- Then the officers will speak to the people, saying, “Who is the man who has built a new house and has not inaugurated it? Let him go and return to his house, lest he die in the war and another man will inaugurate it. And who is the man who has planted a vineyard and not redeemed it? Let him go and return to his house. And who is the man who has betrothed a woman and has not married her?…
Granting exemptions from military service ought to be a straightforward affair. The Torah’s version, however, seems to be mired in bureaucratic excess, as well as confusing detail. Many of us wouldn’t even notice. If we wouldn’t see piles of regulations heaped upon layers of inefficiency, it wouldn’t feel like government. We expect officialdom to lumber ahead on its own course, oblivious to how it serves the common man. Examined more closely, though, we discover in these pesukim the a very different ethic.

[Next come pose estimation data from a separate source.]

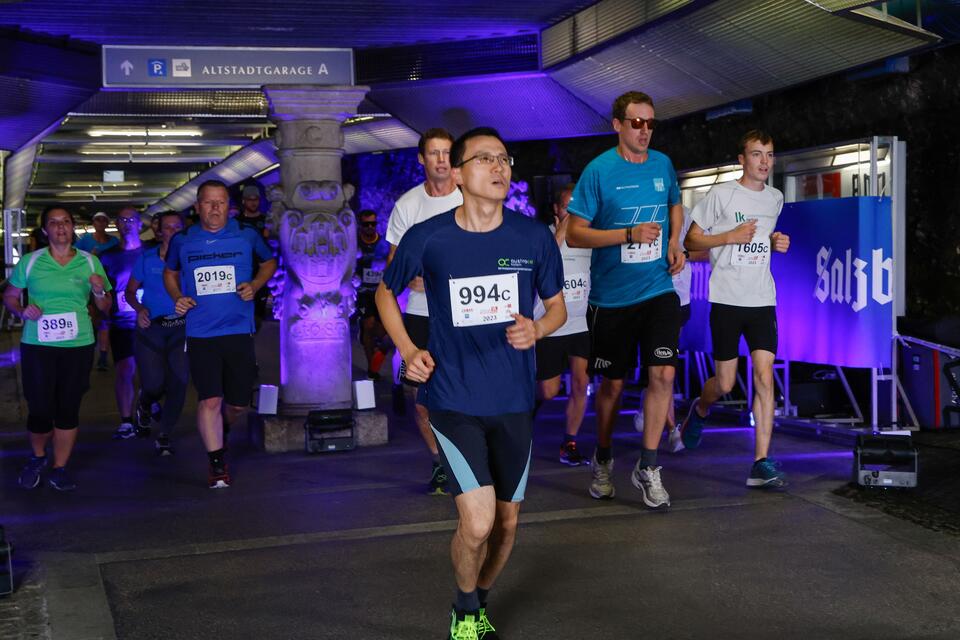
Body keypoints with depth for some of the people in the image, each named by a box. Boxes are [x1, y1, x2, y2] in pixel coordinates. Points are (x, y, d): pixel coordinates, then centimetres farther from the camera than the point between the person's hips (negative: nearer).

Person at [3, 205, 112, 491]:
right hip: (37, 345, -1)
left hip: (79, 345, 1)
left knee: (68, 409, 5)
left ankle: (60, 469, 18)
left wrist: (99, 291, -11)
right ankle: (38, 458, 26)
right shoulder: (30, 262, 3)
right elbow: (9, 296, 10)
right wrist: (22, 311, -10)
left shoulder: (90, 262, 6)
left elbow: (105, 308, 10)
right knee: (40, 408, -2)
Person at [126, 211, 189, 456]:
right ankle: (145, 404, 37)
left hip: (181, 328, 0)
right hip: (151, 328, 0)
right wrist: (139, 309, -8)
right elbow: (130, 291, 10)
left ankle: (165, 436, 12)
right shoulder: (146, 258, 3)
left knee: (178, 384, -5)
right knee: (153, 384, -2)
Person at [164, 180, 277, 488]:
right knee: (210, 400, -8)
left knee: (238, 402, 9)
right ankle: (217, 465, 3)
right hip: (200, 334, -1)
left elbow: (269, 262, 18)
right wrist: (177, 298, 2)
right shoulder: (182, 241, 4)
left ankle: (218, 434, 42)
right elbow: (170, 273, 21)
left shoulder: (247, 236, 2)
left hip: (239, 331, 1)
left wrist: (254, 285, -1)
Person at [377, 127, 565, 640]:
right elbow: (386, 293, 10)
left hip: (513, 400, 3)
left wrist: (536, 329, -13)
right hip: (454, 400, -3)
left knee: (507, 521, 13)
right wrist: (407, 350, -4)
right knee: (477, 523, -13)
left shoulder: (534, 237, -4)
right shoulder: (427, 238, -9)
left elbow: (557, 305, 9)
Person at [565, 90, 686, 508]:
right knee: (613, 383, 9)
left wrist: (674, 242, 5)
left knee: (663, 373, -10)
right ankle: (603, 460, 32)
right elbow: (574, 235, -10)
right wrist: (630, 234, -20)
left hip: (659, 289, 3)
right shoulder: (599, 170, -10)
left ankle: (647, 468, 2)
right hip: (612, 296, -3)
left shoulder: (663, 164, 4)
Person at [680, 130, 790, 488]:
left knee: (764, 377, -9)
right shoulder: (721, 194, -4)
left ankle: (761, 463, -8)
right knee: (725, 384, 2)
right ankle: (700, 410, 38)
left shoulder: (776, 199, 12)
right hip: (726, 299, -3)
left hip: (762, 300, 4)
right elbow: (691, 240, -1)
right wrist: (730, 236, -14)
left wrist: (775, 242, 7)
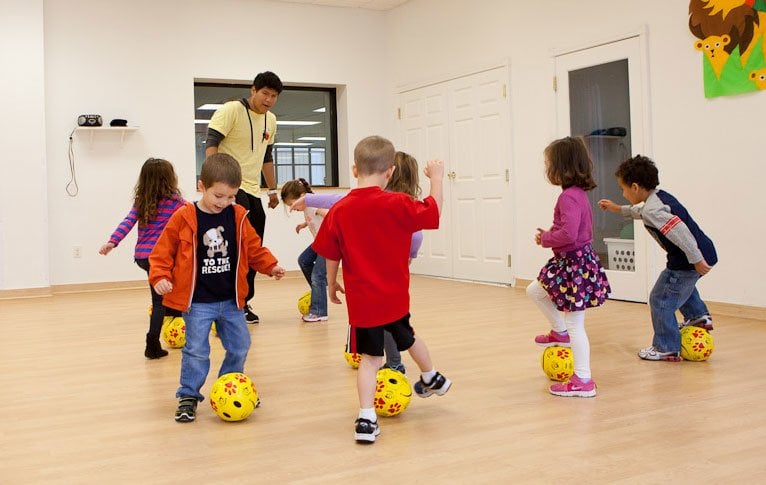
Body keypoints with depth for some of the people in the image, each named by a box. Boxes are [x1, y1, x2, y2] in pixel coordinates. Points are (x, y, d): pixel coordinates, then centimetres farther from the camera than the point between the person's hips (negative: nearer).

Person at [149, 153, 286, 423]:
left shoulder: (238, 216, 1)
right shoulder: (184, 218, -10)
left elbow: (253, 247, 12)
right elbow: (163, 250, -5)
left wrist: (270, 266, 2)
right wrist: (160, 277, -16)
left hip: (231, 300, 4)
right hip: (197, 301, -4)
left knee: (239, 346, 11)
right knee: (196, 351, -2)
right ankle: (188, 396, 13)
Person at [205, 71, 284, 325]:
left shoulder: (271, 120, 15)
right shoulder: (231, 110, -8)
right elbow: (211, 143, -15)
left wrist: (272, 189, 26)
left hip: (253, 190, 8)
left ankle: (242, 303, 18)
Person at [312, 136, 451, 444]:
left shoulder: (340, 210, -7)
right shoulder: (397, 205, -13)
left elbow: (331, 255, -1)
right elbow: (433, 212, -4)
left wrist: (332, 284, 15)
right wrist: (436, 179, 8)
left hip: (361, 299, 0)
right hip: (395, 296, 1)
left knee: (369, 357, 7)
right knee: (406, 337, 27)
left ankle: (366, 419, -1)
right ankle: (432, 378, 51)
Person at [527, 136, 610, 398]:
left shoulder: (568, 197, -22)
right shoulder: (579, 193, 9)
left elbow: (568, 233, -32)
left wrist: (545, 239, -15)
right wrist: (548, 235, 6)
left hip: (575, 265, -10)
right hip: (570, 262, 10)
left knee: (575, 325, -2)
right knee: (534, 290, 24)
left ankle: (583, 381, 7)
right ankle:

Let’s first look at the inefficiency. The rules and regulations are described here as coming from the “officers.” But these rules are only a continuation of a motivational speech given by the mashuach milchamah – a special kohein gadol appointed specifically for the purpose of standing before the army in war. According to the gemara, the mashuach milchamah first spoke, followed by fuller explanation coming from the officers. Why would we need two kinds of officials to do the job of one? In fact, the same gemara tells us that the exemption of those who feared battle was conveyed by the officers alone, without the participation of the kohein. What could the difference be?
We would explain as follows: The exemption of the faint-hearted served the interests of the conduct of the war. Soldiers who would freeze in battle, petrified by fear, would not only be ineffective, but would demoralize others. They served no purpose on the front lines; elminating their presence was good for the army as a collective. This task legitimately fell to the officers, and they dealt with it without any assistance. The exemptions in our pesukim have a different purpose. They do not relate to the army as a whole and how it can best achieve its military objectives. These exemptions speak of Torah truths. Therefore, they are conveyed by a kohein, one who ministers to the Mishkan, which is a Sanctuary not only of Hashem’s Presence, but of His Torah. The kohein speaks for Torah and its values – not for pragmatic concerns alone. (There are practical issues that grow out of providing exemptions for qualified soldiers. For this reason, the kohein’s words are subsequently repeated by officers, who were the ones to implement the exemptions. They scrutinized the evidence presented by soldiers applying for an exemption, and decided on its validity.) Moreover, at least part of his speech must use the actual text in the Chumash, delivered in the original Hebrew, not in translation. This further has the effect on the listener of conveying a message directly from G-d, rather than from a human official.
We will take the matter another step or two before putting things together. The exemptions come in two forms. Those who planted vines, built houses, betrothed women and did not have any opportunity at all to benefit from their efforts are all exempted from fighting on the front – but not from military service. They follow the troops massing on the border, and only there are dismissed and sent back home, where they nonetheless continue service on the home front, by contributing logistical support. A different group, however, is exempted entirely. Those who began benefitting from their efforts, but only for a brief period of time, do not leave their homes to follow the troops in the first place. Theirs is as full exemption. They are permitted the opportunity of enjoying the fruit of their labor and effort for a full year.
The Torah’s stated reason for the exemptions also puzzles us. We would have thought that the Torah finds tragedy in human endeavor that is begun, and then is cut short by premature death. This is not, however, what the Torah stresses. Rather, it speaks of a different ironic tragedy: the vine yielding its fruit, the house being occupied, and the betrothed woman subsequently getting married – all of them to a person other than the one who put in the initial effort, hopes and dreams into the enterprise. The aspirations are attained – albeit by a different person.
Now we begin to understand. The exemptions are not about projects that are started and not completed. They are about the expectation and right of each and every individual to have the opportunity to participate in the joy of reaching important milestones in life, and then fully enjoying their benefits.
The Torah sends a kohein to speak for it. The Torah reminds the assembled troops that the purpose of governments is to promote the well-being of individuals, to help them enjoy the special moments of life. Even when a government asks its citizens to risk their very lives for the good of the collective – more accurately, precisely at that time – the Torah stops to reassert the primacy of the individual and his personal entitlements.
These exemptions tell a different story from what we might have expected – one of the value of the individual, and how that value must never be trampled by the collective.
1. Based on the Hirsch Chumash, Bamidbar 20:5-7; 24:5
2. At least in the way they appear in the text. The order in which the different sub-sections were delivered to the people may not have followed this order. See Yerushalmi 8:1
3. Sotah 43A
4. For a different answer to this question, see Netziv.
5. Devarim 20:8
6. The Mishnah in Sotah 32A specifies that the kohein’s speech must be delivered in Hebrew. It is not clear whether this applies only to the opening lines of encouragement to the troops, or extends to the reading of the exemptions. The Yerushalmi 8:1 and the Rambam seem to favor the more inclusive reading of the Mishnah. See, however, Rashash to the Mishnah 7:1.